Shut up and do as you're told

Like many of my high school classmates, I was targeted by military recruiters.

In fact, I actually received a recruiting letter from the Marines when I was 7. It was a mistake obviously. Maybe they got my name from my subscription to Humpty Dumpty magazine or something. The local paper had fun doing a story on the Marines going after a first grader. My brother ended up joining the Marines but at least they waited until he was a late teen to chase him.

It wasn't the only time I encountered military bureaucratic snafus. When I was in the Peace Corps (a development, not military, organization, if you're not familiar), the Navy sent me recruiting information to my postal box in West Africa. I wrote them back a letter saying that I wasn't interested in the Navy and to please take me off their mailing list. They wrote me back saying "Thank you for your interest in the Navy. But you must be a US citizen to join. Please contact the US embassy in your country..."

There are two main reasons I never joined the military.

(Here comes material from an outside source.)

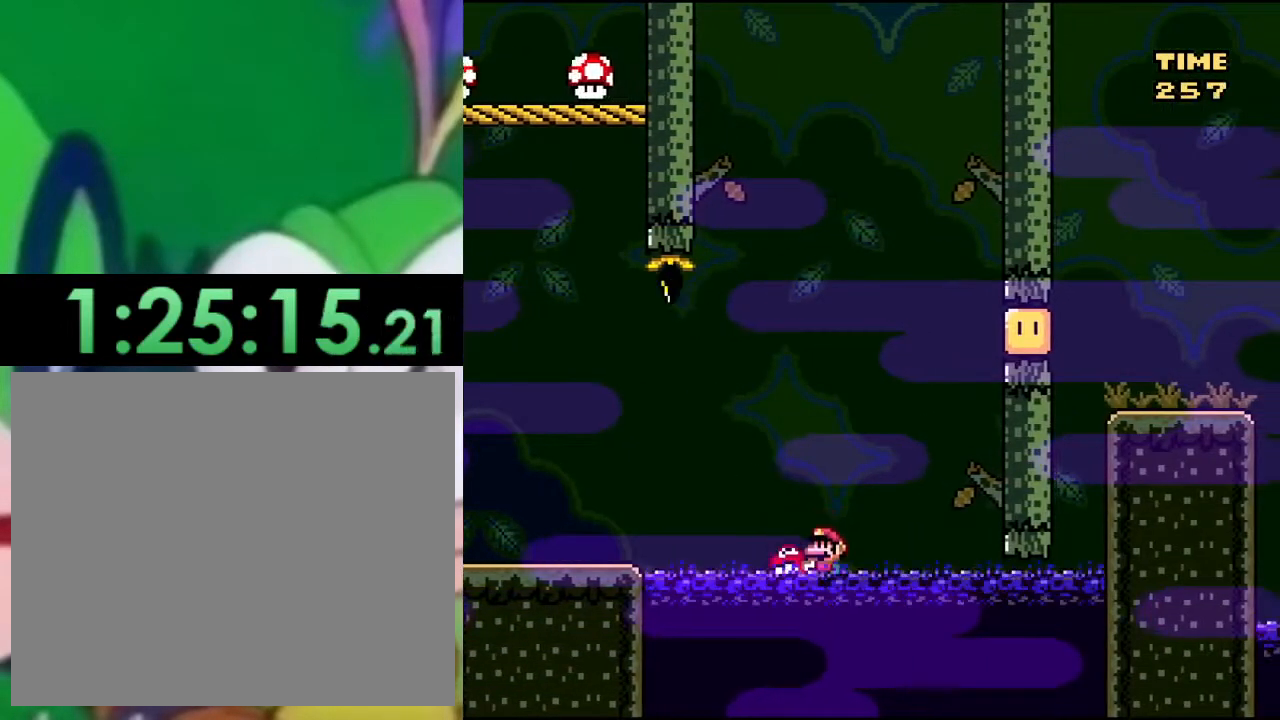
{"buttons": ["SQUARE"], "left_stick": "center", "right_stick": "center", "events": [[351, "DPAD_RIGHT", "down"], [501, "DPAD_RIGHT", "up"]]}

1) You have to be prepared to kill people. You have to be prepared to kill people in a situation that will almost certainly have nothing to do with defending our country. You may think it an honorable cause, but it will almost certainly have nothing to do with defending our country. And you have to be prepared to kill people whether you agree with the cause or not. You have to be prepared to go to war on the orders of one man, even if you think he's a reckless cowboy or a scum-sucking draft dodger. That's part of the deal. I wasn't prepared to accept this.

2) You have to be prepared to shut up and do as you're told. All large organizations' bureaucracies put its employees through lots of b.s. The military bureaucracy does so more than most. If you join the military, you have to shut up and do as you're told, no matter how absurd, how dangerous, how idiotic or how pointless the order. You don't have to like it, you just have to do it. That's part of the deal. I wasn't prepared to accept this.

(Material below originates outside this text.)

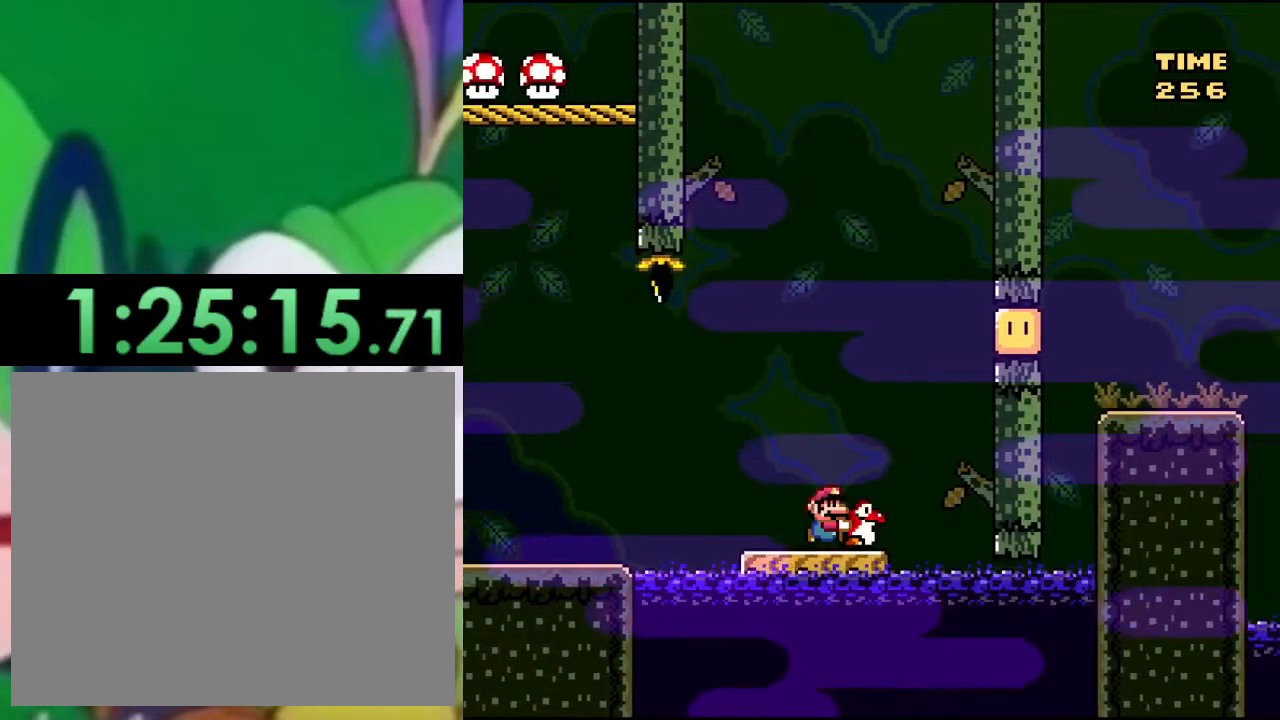
{"buttons": ["SQUARE"], "left_stick": "center", "right_stick": "center", "events": [[417, "DPAD_LEFT", "down"], [467, "DPAD_LEFT", "up"]]}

A number of my friends who I think highly of who are presently serving in the military, as did my brother, father and grandfather. I know most of them are not fond of the two things I mentioned above. Some joined for other reasons; some enjoyed the experience despite the nonsense. However while they might not have liked the nonsense, they had to accept it.

Independent thinkers can serve in the military, but it is more difficult. For all the criminally deceptive 'Army of One' garbage, the military requires a high degree of conformity to function effectively. It's part of the deal. An army with 2 million commanders-in-chief would be a disaster. It's something you implicitly accept if you choose to join. I couldn't accept it so I didn't join.

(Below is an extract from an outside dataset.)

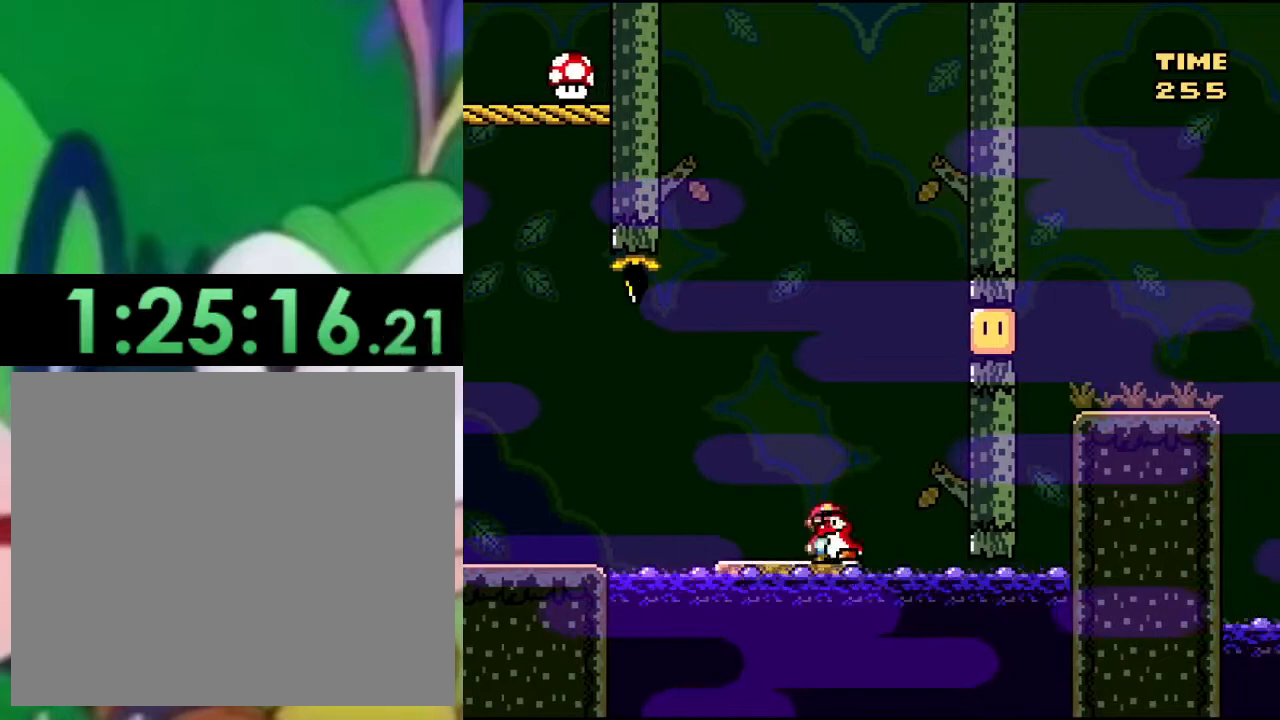
{"buttons": ["SQUARE"], "left_stick": "center", "right_stick": "center", "events": [[167, "DPAD_RIGHT", "down"], [250, "DPAD_RIGHT", "up"]]}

Earlier today, Secretary of War Donald Rumsfeld reminder troops of one of those rules. After delivering a rousing pep talk to soldiers in Iraq where he told the them they were engaged in a 'test of wills,' Rumsfeld found the soldiers were roused in a different way than he might've anticipated.

One GI had the audacity/guts to ask the secretary, "Why do we soldiers have to dig through local landfills for pieces of scrap metal and compromised ballistic glass to uparmor our vehicles?"

Rumsfeld reminded troops of the shut up and do as you're told rule, "You go to war with the Army you have" not the one you might want.

Another asked how long the Pentagon was going to continue its stop-loss program to prevent soldiers from leaving the service, Rumsfeld replied that it's nothing new and this is simply a fact of war (shut up and do as you're told).

And whether anyone likes it or not, he's right: it IS a fact of war. Occupying a country that didn't want to be invaded is a difficult job that requires a ton of troops; it's been reported that there are more US troops in Iraq now than during the invasion. Anyone who thought Iraq would require few resources after the actual invasion was horribly mistaken.

Rumsfeld added, "There's no way I can prove it, but I am told the Army is breaking its neck to see that there is not" discrimination against the National Guard and Reserve in terms of providing equipment.

Of course the real issue is this. The Pentagon received $379.9 billion of our tax dollars in fiscal year 2004. That's $379,900,000,000. And I don't think that counts supplemental appropriations that have been added since the regular budget was passed. That's over $1200 per American. That's a lot of money, even by Washington standards.

If soldiers in the most dangerous war zones don't have basic stuff like armor plated vehicles and are just told to 'shut up and do as you're told,' where the heck is that $379.9 billion going?

That is the question the rest of us should be asking Secretary Rumsfeld.